VON NEUMANN, John and Herman H. GOLDSTINE (b.1913). Numerical inverting of matrices of high order . Offprint from Bulletin of the American Mathematical Society 53 (November 1947). 4 o. Original green printed wrappers; boxed. SIGNED on the front wrapper: "Herman H. Goldstine 5/26/00." Provenance : George W. Reitwiesner, with his signature and stamp on the front wrapper. After the appearance of von Neumann, Bargmann, and Montgomery's 1946 paper on the solution of high-order linear systems, von Neumann re-examined his thinking on the subject, concluding that he had been overly pessimistic in accepting Harold Hotelling's conjecture that elimination methods such as Gauss's were unsuitable for these types of problems.
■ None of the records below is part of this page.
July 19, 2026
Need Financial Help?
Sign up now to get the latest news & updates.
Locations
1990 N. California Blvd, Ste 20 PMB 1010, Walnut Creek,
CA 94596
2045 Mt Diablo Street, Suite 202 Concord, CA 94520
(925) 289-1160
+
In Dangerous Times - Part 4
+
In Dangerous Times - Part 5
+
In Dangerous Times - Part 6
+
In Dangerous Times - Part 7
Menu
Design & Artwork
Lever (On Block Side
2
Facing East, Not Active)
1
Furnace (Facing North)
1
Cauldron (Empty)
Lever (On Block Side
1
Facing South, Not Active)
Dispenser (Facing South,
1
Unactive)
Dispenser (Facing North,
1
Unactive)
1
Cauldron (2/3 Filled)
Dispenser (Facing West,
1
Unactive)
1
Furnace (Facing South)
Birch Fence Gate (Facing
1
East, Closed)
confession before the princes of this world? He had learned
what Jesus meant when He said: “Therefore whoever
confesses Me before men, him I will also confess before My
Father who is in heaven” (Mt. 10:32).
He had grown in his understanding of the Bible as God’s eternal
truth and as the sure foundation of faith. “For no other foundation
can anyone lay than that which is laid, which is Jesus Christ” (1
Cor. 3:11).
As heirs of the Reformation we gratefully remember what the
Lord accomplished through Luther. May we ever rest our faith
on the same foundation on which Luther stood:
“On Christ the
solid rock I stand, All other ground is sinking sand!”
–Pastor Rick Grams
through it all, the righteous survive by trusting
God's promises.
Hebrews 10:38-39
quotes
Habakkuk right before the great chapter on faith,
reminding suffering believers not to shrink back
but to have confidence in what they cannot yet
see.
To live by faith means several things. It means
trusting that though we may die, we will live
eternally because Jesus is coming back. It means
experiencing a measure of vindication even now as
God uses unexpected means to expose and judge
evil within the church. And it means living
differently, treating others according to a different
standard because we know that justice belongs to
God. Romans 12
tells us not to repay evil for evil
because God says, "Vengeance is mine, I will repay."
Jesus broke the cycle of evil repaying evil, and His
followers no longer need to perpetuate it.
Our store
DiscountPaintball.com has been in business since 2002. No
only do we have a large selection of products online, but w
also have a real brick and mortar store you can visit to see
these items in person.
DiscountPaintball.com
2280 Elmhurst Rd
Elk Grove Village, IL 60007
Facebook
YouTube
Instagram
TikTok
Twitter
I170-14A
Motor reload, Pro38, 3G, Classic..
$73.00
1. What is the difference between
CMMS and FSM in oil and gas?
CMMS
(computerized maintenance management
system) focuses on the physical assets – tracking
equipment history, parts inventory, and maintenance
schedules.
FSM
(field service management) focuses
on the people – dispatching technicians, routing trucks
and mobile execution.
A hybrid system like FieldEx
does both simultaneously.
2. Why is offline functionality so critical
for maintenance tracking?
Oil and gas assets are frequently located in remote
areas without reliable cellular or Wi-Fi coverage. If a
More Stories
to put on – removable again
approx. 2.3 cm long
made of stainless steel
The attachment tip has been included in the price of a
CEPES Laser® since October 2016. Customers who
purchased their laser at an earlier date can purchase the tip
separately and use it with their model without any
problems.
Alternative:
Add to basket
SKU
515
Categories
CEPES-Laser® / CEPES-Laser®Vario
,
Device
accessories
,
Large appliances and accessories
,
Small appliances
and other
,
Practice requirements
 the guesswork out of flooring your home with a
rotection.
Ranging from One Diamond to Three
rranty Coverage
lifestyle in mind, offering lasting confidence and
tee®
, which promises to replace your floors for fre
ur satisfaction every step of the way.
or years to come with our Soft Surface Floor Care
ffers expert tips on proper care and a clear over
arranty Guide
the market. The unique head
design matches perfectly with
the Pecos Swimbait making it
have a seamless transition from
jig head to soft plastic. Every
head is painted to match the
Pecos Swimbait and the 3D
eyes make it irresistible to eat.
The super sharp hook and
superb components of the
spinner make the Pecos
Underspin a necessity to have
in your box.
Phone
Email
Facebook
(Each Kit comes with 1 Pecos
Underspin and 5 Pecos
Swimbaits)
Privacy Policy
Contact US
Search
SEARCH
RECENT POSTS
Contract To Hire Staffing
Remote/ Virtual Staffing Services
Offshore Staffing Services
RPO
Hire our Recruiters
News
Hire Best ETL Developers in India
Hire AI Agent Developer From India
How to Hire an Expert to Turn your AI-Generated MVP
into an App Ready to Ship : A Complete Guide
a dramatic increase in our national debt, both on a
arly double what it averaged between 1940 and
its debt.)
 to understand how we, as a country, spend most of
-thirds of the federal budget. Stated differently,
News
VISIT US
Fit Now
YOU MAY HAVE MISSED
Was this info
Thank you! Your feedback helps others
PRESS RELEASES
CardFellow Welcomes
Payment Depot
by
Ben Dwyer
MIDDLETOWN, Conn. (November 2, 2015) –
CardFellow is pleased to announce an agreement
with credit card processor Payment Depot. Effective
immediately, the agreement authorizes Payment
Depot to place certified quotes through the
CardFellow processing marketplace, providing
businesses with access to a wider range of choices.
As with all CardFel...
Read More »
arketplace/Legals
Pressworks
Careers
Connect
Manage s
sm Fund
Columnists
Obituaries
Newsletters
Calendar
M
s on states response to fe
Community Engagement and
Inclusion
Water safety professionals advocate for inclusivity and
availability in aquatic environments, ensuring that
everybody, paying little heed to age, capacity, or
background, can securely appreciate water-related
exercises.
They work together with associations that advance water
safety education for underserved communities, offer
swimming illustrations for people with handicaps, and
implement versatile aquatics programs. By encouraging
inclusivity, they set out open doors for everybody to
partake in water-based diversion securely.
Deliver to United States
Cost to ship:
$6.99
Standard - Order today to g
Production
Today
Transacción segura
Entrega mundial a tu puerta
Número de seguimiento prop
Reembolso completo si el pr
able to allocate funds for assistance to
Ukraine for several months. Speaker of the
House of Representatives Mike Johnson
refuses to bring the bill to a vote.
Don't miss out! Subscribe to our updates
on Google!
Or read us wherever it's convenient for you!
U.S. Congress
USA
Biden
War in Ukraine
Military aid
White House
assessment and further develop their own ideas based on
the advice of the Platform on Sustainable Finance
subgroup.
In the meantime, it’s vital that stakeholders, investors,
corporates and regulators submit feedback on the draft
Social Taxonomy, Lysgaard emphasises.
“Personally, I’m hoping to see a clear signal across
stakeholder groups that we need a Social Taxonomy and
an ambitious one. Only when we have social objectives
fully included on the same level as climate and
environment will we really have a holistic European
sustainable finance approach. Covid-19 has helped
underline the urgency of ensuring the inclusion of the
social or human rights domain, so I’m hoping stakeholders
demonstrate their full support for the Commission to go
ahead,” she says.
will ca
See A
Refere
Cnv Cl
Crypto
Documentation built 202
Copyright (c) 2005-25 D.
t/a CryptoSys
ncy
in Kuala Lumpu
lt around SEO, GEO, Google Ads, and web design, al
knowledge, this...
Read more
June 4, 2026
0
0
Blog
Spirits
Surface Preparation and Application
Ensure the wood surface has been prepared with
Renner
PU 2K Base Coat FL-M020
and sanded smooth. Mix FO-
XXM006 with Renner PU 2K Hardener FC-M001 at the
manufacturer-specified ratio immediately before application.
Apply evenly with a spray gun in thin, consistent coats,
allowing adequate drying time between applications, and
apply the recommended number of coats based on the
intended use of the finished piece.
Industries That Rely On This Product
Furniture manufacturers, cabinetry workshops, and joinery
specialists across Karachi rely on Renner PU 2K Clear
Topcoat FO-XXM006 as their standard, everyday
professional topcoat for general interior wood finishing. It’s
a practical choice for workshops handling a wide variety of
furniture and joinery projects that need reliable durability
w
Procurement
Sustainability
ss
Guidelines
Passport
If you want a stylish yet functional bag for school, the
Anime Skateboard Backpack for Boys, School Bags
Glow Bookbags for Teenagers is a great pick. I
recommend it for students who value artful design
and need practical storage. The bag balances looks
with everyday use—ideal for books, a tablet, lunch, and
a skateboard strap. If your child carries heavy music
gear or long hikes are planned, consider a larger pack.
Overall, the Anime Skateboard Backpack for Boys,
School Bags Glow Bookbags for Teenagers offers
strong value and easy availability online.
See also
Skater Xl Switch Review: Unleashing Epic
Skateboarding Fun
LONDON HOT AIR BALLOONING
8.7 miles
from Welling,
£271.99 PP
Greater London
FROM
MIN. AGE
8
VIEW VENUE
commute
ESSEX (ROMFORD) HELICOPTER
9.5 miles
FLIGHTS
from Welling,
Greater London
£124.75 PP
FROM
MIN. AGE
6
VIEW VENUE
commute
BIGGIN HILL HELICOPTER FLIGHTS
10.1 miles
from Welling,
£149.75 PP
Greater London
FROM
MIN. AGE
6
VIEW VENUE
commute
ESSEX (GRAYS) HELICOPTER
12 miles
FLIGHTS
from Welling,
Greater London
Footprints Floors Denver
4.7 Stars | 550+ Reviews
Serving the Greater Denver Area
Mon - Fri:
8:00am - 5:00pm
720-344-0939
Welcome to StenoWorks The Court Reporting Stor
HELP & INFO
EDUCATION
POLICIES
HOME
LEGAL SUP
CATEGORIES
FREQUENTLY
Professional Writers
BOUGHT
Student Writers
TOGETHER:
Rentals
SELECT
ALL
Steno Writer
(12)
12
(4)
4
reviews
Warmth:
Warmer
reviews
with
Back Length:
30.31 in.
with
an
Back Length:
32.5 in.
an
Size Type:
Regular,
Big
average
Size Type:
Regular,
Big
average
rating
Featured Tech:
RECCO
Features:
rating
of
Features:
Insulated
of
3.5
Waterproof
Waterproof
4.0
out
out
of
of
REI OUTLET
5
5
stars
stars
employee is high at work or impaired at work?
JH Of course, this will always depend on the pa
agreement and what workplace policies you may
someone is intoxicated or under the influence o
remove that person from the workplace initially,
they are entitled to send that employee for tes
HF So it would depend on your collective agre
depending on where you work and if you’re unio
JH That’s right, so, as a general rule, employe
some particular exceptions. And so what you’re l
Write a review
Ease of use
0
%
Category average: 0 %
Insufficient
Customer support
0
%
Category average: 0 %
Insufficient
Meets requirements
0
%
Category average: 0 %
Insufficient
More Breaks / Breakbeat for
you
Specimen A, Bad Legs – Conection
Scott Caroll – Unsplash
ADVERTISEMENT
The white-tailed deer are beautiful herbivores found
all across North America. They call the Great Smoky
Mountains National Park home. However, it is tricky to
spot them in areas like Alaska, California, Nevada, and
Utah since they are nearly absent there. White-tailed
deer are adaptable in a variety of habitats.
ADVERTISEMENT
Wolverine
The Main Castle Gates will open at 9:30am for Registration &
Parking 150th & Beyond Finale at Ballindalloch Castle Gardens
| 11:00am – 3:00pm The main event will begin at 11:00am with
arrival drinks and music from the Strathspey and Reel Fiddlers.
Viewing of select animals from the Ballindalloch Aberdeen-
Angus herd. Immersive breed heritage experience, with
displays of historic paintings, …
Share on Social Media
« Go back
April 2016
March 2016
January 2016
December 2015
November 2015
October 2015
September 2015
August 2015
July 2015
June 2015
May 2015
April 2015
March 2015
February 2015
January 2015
Von Neumann had originally thought, along with Hotelling, that Gauss's method would fail in a large system due to the accumulation of "round-off" errors in the intermediate calculations -- a phenomenon known as numerical instability. In subsequent discussions with Herman Goldstine, however, von Neumann came to the realization that "even though errors may build up during one part of the computation, it was only relevant to ask how effective is the numerically obtained solution, not how close were some of the auxiliary numbers, calculated on the way to their correct counterparts" (Goldstine 1972, 290). Sensing "that at least for positive definite matrices the Gaussian procedure could be shown to be quite stable" (Goldstine 1972, 290), von Neumann and Goldstine presented their proof of this in the present paper, which the mathematician J. H. Wilkinson described as having laid the foundation of modern error analysis (quoted in Goldstine 1972, 290-91). Alan Turing, who had been working independently along similar lines, produced results in accord with those of von Neumann and Goldstine, which he published in 1948 ( Quarterly Journal of Mechanics and Applied Mathematics 1 [1948]: 287-308). OOC 957.